> **Extract provided**
####################

Hamor and Shechem ask permission to marry Dinah. Engraving by Maarten van Heemskerck. 1585.
Hamor and Shechem ask permission to marry Dinah. Engraving by Maarten van Heemskerck. 1585.

Examples of following this new principle are also found in the books of the Old Testament. For example, the Jews, having captured King Adoni-Bezek, did not kill him, but cut off his thumbs, treating him as he treated his own vanquished enemies (Judges 1:6-7). On the same principle, the prophet Samuel sentenced King Haggah: “As your sword has made women childless, so your mother shall be childless among women” (1 Samuel 15:33). The Bible also tells the story of Susanna, a woman unjustly accused of adultery by wicked elders. When the prophet Daniel found out that they had perjured themselves, they were given the same punishment that Susanna would have faced (Dan 13).

Note that the law of Moses differs from a number of other ancient laws based on the same principle. It establishes the personal liability of the offender and prohibits the punishment of parties not involved in the crime: “Parents shall not be put to death for their children, nor shall children be put to death for their parents; only for their own crimes may persons be put to death” (Deut. 24:16). In comparison, the law of the ancient Babylonian ruler Hammurabi stated that if a man beat a pregnant woman to death, his daughter should be executed.

####################

Rendered images with source text
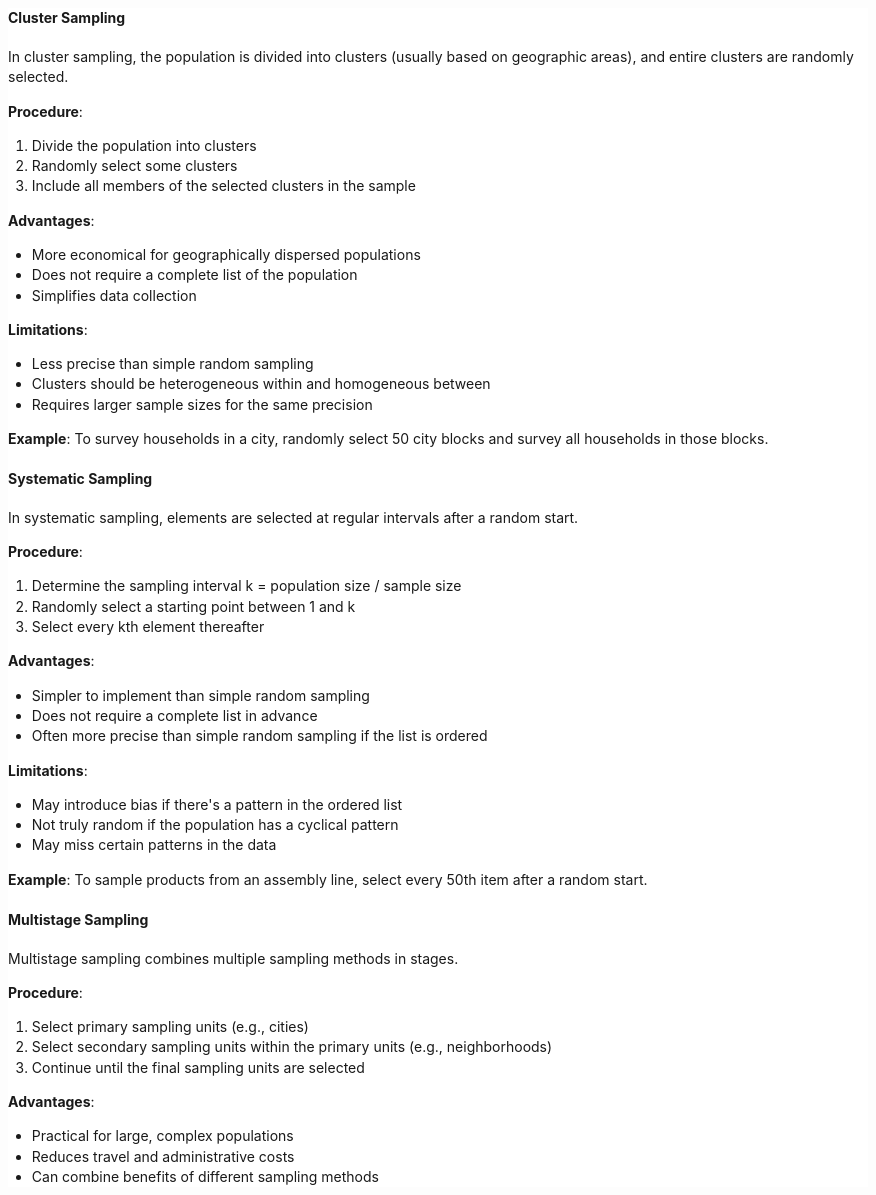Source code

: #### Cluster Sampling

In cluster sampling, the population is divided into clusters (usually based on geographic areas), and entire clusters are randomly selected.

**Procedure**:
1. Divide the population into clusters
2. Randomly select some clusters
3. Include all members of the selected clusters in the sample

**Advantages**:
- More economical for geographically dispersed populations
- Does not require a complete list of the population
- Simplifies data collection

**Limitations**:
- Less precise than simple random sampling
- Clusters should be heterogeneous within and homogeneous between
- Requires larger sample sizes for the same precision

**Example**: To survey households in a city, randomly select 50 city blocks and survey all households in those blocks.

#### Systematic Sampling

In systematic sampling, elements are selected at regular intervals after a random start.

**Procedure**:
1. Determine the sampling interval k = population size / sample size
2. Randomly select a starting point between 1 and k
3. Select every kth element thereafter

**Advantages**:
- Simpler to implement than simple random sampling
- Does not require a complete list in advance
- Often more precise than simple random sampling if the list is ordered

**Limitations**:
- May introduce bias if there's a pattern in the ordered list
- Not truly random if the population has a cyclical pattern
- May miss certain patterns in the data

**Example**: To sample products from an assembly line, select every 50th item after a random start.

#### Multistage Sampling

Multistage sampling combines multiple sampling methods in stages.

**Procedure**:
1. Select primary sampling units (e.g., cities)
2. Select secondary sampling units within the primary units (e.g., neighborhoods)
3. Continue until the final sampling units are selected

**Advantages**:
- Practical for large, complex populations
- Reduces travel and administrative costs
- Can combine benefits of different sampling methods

####################

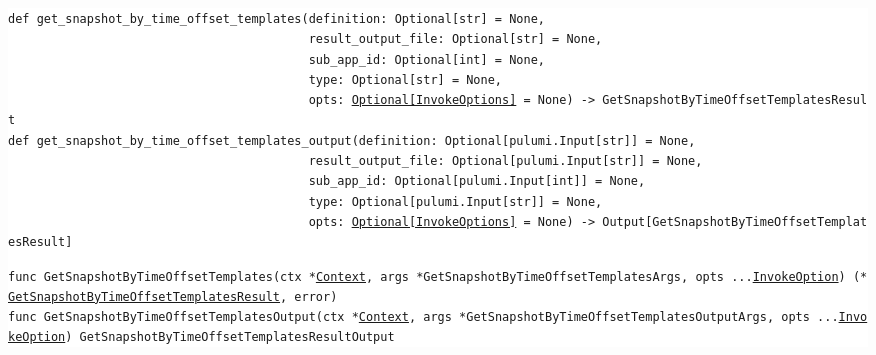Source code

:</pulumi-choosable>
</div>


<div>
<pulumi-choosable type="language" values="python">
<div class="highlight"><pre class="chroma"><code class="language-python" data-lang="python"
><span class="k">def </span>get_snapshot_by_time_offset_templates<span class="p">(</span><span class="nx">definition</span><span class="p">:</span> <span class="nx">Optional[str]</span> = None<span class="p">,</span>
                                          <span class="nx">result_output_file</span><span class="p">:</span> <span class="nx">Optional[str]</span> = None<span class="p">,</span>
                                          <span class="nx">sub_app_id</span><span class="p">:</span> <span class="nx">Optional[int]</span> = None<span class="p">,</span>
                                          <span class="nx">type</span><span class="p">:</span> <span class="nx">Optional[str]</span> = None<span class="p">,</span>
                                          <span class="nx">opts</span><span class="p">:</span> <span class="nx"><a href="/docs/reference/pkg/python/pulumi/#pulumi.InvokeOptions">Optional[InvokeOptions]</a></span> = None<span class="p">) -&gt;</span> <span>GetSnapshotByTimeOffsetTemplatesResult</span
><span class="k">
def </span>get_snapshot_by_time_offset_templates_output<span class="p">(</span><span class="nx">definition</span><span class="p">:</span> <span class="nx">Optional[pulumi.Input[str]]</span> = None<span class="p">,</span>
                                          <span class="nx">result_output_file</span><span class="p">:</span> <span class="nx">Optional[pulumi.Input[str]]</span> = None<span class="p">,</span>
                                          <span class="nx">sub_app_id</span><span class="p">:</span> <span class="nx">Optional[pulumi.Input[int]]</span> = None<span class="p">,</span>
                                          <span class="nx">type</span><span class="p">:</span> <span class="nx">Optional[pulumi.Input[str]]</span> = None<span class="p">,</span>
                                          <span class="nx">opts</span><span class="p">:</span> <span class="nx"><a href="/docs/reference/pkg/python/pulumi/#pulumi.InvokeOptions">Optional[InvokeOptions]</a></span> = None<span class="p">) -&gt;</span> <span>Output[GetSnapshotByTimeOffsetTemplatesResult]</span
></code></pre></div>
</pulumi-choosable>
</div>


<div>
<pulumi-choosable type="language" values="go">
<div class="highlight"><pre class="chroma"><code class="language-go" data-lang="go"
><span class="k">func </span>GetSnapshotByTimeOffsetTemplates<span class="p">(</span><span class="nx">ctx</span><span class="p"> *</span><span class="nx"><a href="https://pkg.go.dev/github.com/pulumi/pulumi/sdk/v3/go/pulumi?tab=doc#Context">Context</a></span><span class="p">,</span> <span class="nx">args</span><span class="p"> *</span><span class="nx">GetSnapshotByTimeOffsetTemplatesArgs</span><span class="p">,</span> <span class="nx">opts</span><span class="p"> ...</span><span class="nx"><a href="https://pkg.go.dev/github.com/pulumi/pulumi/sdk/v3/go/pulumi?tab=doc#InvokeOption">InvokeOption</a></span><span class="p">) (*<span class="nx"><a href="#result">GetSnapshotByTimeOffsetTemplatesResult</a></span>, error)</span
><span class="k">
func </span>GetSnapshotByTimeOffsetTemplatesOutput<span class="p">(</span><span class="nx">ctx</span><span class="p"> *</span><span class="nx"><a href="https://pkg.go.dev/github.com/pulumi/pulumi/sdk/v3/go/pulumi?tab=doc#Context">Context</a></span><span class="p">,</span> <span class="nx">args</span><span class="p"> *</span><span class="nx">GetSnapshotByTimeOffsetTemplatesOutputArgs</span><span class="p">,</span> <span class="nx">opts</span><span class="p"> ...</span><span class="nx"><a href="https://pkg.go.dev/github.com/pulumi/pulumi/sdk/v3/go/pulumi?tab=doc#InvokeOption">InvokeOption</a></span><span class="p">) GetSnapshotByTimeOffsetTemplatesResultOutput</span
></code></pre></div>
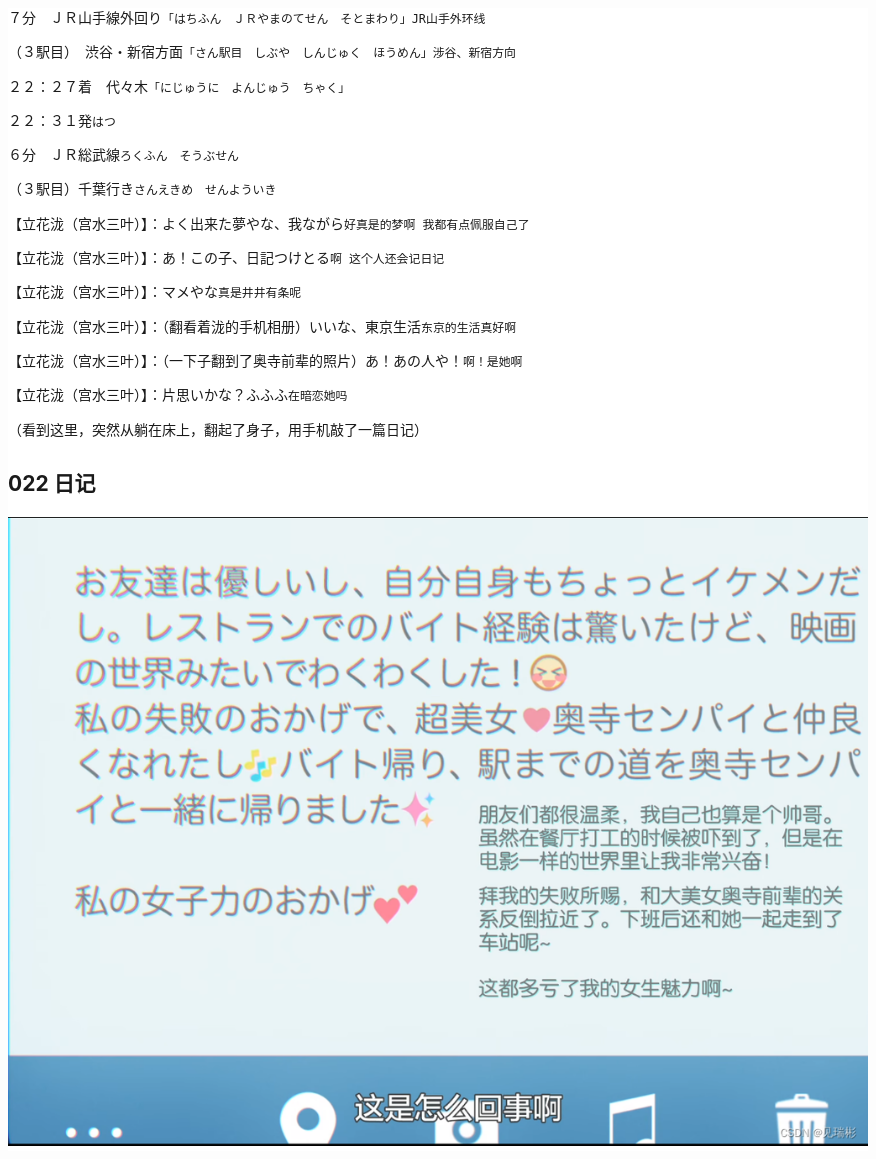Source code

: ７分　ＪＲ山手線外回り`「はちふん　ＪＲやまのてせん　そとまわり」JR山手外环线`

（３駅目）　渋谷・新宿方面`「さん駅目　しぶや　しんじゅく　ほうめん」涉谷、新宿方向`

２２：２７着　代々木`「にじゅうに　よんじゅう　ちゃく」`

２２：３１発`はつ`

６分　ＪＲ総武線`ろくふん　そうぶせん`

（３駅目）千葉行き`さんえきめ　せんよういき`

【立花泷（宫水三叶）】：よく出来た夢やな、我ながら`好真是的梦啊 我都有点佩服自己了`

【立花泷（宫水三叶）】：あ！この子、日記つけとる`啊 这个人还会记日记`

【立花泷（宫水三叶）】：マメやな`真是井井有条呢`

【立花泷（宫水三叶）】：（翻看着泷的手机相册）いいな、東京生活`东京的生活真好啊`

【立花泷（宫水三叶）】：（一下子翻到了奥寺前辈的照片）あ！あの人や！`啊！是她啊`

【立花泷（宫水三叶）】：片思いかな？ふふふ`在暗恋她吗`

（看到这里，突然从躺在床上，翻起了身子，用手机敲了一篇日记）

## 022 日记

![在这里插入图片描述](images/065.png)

####################

> **Required tasks**
1. Using the text on punishment principles in the Old Testament, decide whether each statement agrees with it, answering yes or no and quoting the words that settle it: (a) After capturing King Adoni-Bezek, the Jews killed him. (b) The law of Moses forbids punishing parties who were not involved in the crime. (c) Under Hammurabi's law, a man who beat a pregnant woman to death was to have his son executed.
2. Tally the lines of the records that contain the string "between", treating case as significant, and give only the number.

> **Task-by-task outputs**
1.
(a) No: "did not kill him, but cut off his thumbs"
(b) Yes: "prohibits the punishment of parties not involved in the crime"
(c) No: "his daughter should be executed"

2. 2